The MBA has paid off. In 2000, she purchased a Sony Prosumer camera and learned to edit her own work.
“On Domingo’s film and Mom’s film, I did everything – I shot, edited and made them both for $5,000 each. Considering I was making $500,000 films and now can make films for $5,000 or less, that’s pretty significant to me. I learned from MBA school how to work smarter.”
Born in Honolulu, one of seven children, all girls, Castillo bounced around as a military dependent.
Grade school included stints in Japan, Texas, Baltimore and at St. Catherine’s in Kapaa for third and fourth grade when her father went off to the Korean War.
She graduated from the American School in the Philippines, where she attended all four years of high school.
“During high school, I was involved with producing band concerts, being a radio deejay, writing for a magazine and producing a television show pilot,” she says. “My interest has stayed in media and has followed me all my life.”
During college, when she studied journalism at the University of Hawaii at Manoa, she did a couple of summer internships at The Garden Island under editor Jean Holmes, plus a paid position that gave her on-the-job experience as a reporter.

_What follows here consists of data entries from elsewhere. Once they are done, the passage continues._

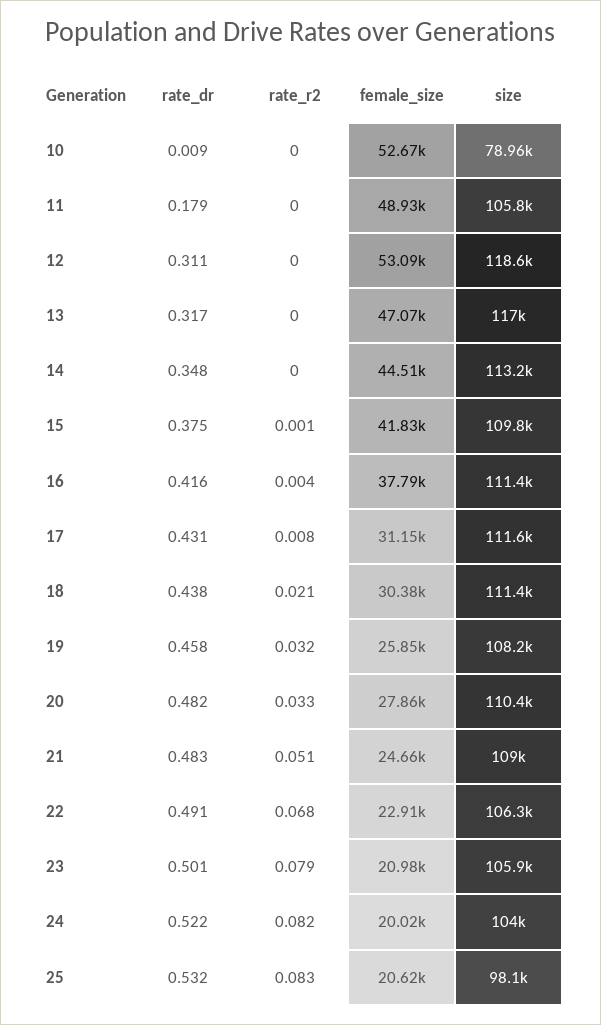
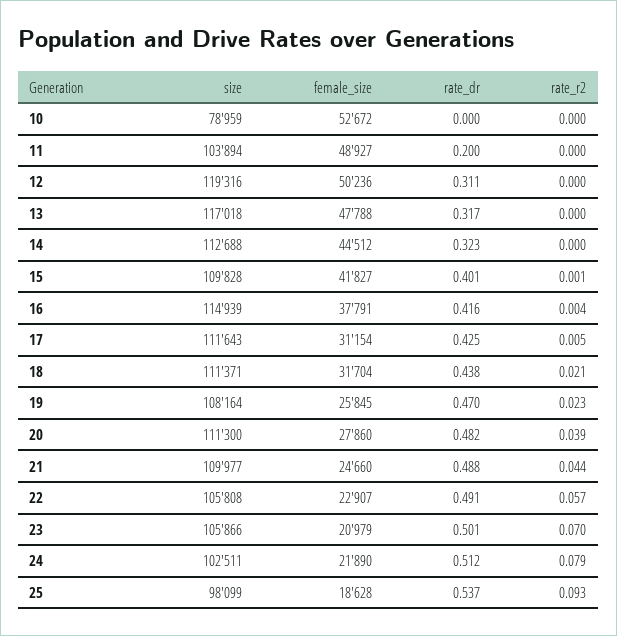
  {
    "rate_dr": {
-     "10": 0.009,
+     "10": 0,
-     "11": 0.179,
+     "11": 0.2,
      "12": 0.311,
      "13": 0.317,
-     "14": 0.348,
+     "14": 0.323,
-     "15": 0.375,
+     "15": 0.401,
      "16": 0.416,
-     "17": 0.431,
+     "17": 0.425,
      "18": 0.438,
-     "19": 0.458,
+     "19": 0.47,
      "20": 0.482,
-     "21": 0.483,
+     "21": 0.488,
      "22": 0.491,
      "23": 0.501,
-     "24": 0.522,
+     "24": 0.512,
-     "25": 0.532
+     "25": 0.537
    },
    "rate_r2": {
      "10": 0,
      "11": 0,
      "12": 0,
      "13": 0,
      "14": 0,
      "15": 0.001,
      "16": 0.004,
-     "17": 0.008,
+     "17": 0.005,
      "18": 0.021,
-     "19": 0.032,
+     "19": 0.023,
-     "20": 0.033,
+     "20": 0.039,
-     "21": 0.051,
+     "21": 0.044,
-     "22": 0.068,
+     "22": 0.057,
-     "23": 0.079,
+     "23": 0.07,
-     "24": 0.082,
+     "24": 0.079,
-     "25": 0.083
+     "25": 0.093
    },
    "female_size": {
      "10": 52672,
      "11": 48927,
-     "12": 53090,
+     "12": 50236,
-     "13": 47070,
+     "13": 47788,
      "14": 44512,
      "15": 41827,
      "16": 37791,
      "17": 31154,
-     "18": 30380,
+     "18": 31704,
      "19": 25845,
      "20": 27860,
      "21": 24660,
      "22": 22907,
      "23": 20979,
-     "24": 20020,
+     "24": 21890,
-     "25": 20620
+     "25": 18628
    },
    "size": {
      "10": 78959,
-     "11": 105800,
+     "11": 103894,
-     "12": 118600,
+     "12": 119316,
      "13": 117018,
-     "14": 113200,
+     "14": 112688,
      "15": 109828,
-     "16": 111400,
+     "16": 114939,
      "17": 111643,
      "18": 111371,
      "19": 108164,
-     "20": 110400,
+     "20": 111300,
-     "21": 109000,
+     "21": 109977,
-     "22": 106300,
+     "22": 105808,
      "23": 105866,
-     "24": 104000,
+     "24": 102511,
      "25": 98099
    }
  }

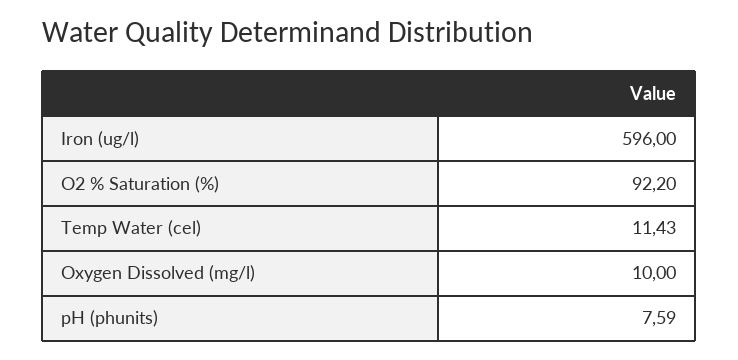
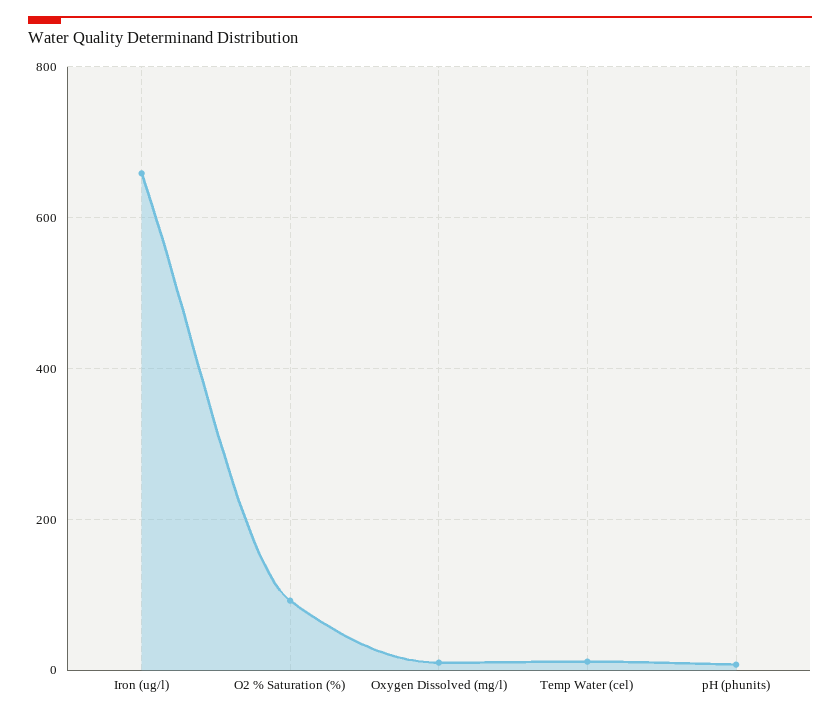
  {
-   "Iron (ug/l)": 596,
+   "Iron (ug/l)": 660,
    "O2 % Saturation (%)": 92.2,
    "Temp Water (cel)": 11.43,
    "Oxygen Dissolved (mg/l)": 10,
    "pH (phunits)": 7.59
  }

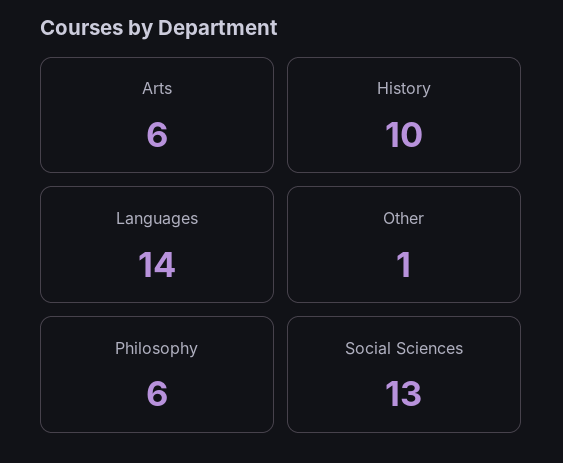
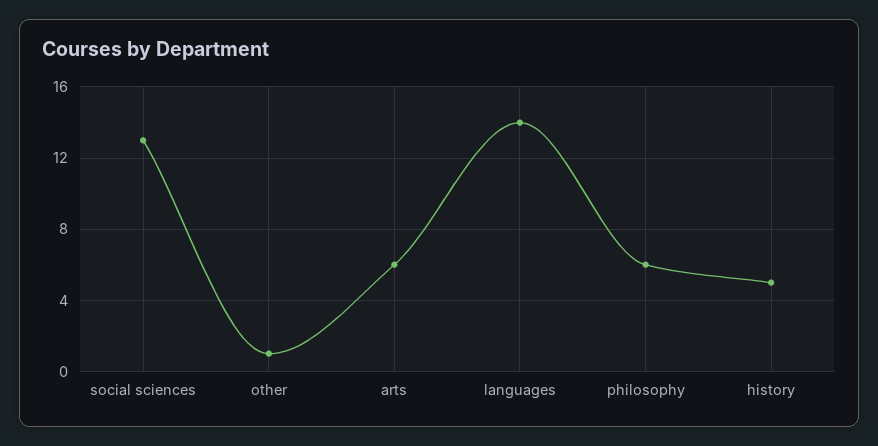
  {
    "Arts": 6,
-   "History": 10,
+   "History": 5,
    "Languages": 14,
    "Other": 1,
    "Philosophy": 6,
    "Social Sciences": 13
  }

She graduated with a Bachelor of Arts in journalism, English and film, and years later returned to earn her MBA.
And now, Castillo has come home to roost. Work in Honolulu has dried up, but as a writer and producer she can work all over the planet from any home base. So why not from Kaua’i, in the bosom of her family who welcomed her with open arms?
“I am so grateful to my family for their kindness to me,” says Castillo. “I realize that, like so many people out there, I am having to regroup because of the economy – I don’t take that lightly, but I am very fortunate to have family to fall back on.”
All in the family: Norma Vegas Castillo (center) with four of her seven daughters (from left) Leslie Scales of Lawai, Stephanie, Joanne Brun of Koloa and Patty Furtado of Wailua Homesteads
Photos courtesy Stephanie Castillo
Domingo Los Banos
Good and bad economic times come and go, but family is forever.
“It’s good to be back on Kaua’i,” says Castillo. “It is where my father grew up, in Kapahi; where my grandfather, a professional cockfighter, lived (the motivation for an eight-hour documentary she produced).
“This is my home island and I love this island, and I love that I can be here again. The artist lives and she is still creating – film is still in my soul.”
Being a documentary filmmaker, an uncertain living at best requires some kind of faith.
Says Castillo, “I do pray and I do believe these films are a gift of God to me, and they have threads that run through them that I can see now, looking back at the
nine films. They are about human dignity, about tolerance, about the strength of the human spirit.”